To have a general overview about the variability of loading, we display the evolution of loading graphed in time order. This is the graph of the first station.

In [None]:
par(mfrow = c(1, 1))

options(repr.plot.width = 15, repr.plot.height = 6)

plot(x[1, ], col = "blue", type = "l", ylim = c(0, 1), 
     xlab = "Time", ylab = "Loading", main = rownames(x)[1])
abline(v = timeTick, lty = "dotted")

## 2. Descriptive statistics


The evolution of loading graphed in time order for the first 16 stations.

In [None]:
par(mfrow = c(4, 4))

options(repr.plot.width = 15, repr.plot.height = 15)

for (i in 1:16){
    plot(x[i, ], col = "blue", type = "l", ylim = c(0, 1), 
         xlab = "Time", ylab = "Loading", main = rownames(x)[i])
    abline(v = timeTick, lty = "dotted")
} 

The boxplot of the variables, sorted in time order.

In [None]:
options(repr.plot.width = 15, repr.plot.height = 6)
boxplot(x[ , 1:ncol(x)])  # ou boxplot(x)
abline(v = timeTick, lty = "dotted", col = "blue", lwd = 2)
boxplot(x[, 1:24])

For instance, for a given station, plot the loading at t+h versus loading at time t. Visualize the correlation matrix by an image plot.

In [None]:
library(corrplot)
cormat <- cor(x) 
par(mfrow = c(1, 2))
corrplot(cormat, tl.pos = "n")
abline(v = timeTick, h = timeTick, col = "black", lty = "dotted")
corrplot(cormat[1:24, 1:24])


In [None]:
# Pour trouver des clusters dans la matrice de correlation
par(mfrow = c(1, 1))
corrplot(cormat[1:24, 1:24], order = "hclust", addrect = 2)

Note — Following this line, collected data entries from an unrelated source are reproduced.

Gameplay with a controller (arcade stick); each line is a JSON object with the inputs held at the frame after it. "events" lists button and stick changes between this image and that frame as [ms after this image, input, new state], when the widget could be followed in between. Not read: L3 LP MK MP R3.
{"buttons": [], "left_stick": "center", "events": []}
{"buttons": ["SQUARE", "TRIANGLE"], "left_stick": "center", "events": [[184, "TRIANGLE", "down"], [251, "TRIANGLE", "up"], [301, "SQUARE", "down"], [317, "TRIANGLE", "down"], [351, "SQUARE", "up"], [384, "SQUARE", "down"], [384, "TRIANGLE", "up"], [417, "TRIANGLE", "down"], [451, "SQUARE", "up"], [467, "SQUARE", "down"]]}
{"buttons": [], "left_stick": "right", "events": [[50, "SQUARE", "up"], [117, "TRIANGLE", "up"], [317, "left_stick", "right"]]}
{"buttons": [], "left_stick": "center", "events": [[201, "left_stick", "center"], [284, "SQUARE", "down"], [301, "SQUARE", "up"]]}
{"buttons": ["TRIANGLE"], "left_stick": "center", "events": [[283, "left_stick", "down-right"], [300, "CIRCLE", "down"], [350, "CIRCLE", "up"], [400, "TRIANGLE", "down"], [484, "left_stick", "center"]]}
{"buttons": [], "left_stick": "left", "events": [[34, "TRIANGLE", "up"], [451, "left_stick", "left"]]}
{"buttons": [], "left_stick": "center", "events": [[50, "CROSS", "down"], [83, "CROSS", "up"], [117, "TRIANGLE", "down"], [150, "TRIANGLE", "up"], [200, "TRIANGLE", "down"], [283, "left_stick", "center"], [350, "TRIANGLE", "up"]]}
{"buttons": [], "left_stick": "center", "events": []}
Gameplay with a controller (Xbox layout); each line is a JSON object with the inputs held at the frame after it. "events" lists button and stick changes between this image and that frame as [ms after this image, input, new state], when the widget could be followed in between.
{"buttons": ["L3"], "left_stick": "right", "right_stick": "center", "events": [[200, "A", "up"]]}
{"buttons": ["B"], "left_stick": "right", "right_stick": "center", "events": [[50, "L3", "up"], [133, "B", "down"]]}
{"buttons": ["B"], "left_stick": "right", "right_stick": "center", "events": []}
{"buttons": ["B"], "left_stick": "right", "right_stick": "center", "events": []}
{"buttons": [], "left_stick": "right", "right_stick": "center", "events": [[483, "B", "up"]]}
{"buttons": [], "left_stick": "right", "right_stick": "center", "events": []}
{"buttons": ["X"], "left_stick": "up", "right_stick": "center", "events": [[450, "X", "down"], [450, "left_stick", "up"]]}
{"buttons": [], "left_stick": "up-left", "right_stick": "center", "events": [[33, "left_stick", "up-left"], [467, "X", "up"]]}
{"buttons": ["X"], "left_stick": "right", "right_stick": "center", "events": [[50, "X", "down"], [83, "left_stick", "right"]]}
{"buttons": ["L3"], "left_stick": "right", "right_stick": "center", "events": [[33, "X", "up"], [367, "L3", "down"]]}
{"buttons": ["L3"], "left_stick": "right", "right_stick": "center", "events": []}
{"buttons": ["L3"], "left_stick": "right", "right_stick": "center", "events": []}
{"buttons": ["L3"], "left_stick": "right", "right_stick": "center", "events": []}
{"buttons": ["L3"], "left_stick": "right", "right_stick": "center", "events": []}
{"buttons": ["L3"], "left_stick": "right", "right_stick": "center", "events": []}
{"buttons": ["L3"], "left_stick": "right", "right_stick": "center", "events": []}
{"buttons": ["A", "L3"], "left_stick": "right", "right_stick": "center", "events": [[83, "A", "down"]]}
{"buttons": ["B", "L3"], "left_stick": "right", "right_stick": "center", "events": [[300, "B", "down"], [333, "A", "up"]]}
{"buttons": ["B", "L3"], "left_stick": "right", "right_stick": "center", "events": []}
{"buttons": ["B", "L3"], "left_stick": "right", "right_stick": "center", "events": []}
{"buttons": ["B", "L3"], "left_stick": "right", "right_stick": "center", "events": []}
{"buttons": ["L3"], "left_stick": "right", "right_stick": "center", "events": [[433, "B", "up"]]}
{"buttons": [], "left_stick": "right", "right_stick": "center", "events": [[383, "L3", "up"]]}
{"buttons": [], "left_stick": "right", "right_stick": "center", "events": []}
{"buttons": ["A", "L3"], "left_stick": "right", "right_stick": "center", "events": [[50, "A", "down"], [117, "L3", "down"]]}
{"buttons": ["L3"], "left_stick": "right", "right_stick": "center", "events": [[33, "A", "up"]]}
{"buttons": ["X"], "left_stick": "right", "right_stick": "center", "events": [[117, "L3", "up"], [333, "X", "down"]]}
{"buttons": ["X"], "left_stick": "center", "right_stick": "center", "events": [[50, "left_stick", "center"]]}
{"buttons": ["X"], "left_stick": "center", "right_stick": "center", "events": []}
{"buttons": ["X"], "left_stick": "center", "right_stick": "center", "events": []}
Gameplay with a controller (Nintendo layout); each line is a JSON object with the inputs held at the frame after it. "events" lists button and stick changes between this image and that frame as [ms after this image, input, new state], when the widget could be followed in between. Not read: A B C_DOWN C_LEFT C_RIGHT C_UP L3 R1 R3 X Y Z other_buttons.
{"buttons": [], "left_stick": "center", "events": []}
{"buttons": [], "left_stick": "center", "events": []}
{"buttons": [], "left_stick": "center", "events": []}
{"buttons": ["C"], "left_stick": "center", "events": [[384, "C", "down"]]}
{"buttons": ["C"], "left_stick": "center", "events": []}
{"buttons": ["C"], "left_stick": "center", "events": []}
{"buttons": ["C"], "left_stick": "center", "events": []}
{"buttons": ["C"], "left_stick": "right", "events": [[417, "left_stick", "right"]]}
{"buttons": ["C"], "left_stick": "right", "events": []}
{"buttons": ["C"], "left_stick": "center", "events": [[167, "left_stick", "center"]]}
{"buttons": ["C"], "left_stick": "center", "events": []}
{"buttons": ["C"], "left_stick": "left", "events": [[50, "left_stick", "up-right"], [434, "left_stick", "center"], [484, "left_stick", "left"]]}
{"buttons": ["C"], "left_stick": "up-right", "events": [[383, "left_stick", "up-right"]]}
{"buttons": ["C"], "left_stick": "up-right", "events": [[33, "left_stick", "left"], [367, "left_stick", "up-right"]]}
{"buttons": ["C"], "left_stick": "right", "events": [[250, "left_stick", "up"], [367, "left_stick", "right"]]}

Plot the stations coordinates on a 2D map (latitude versus longitude)(Use a different color for stations which are located on a hill)

In [None]:
plot(velib$position$longitude, velib$position$latitude, 
     col = ifelse(velib$bonus == 1, "red", "blue"),
     xlab = "latitude", ylab = "longitude", 
     pch = ifelse(velib$bonus == 1, 19, 4))

We redo our analysis for the subset of stations which are located on a hill and for those who are not

In [None]:
stationHill <- which(velib$bonus == 1)
boxplot(x[stationHill, ])
abline(v = timeTick, lty = "dotted", col = "blue", lwd = 2)

In [None]:
stationnoHill <- which(velib$bonus == 0)
boxplot(x[stationnoHill, ])
abline(v = timeTick, lty = "dotted", col = "blue", lwd = 2)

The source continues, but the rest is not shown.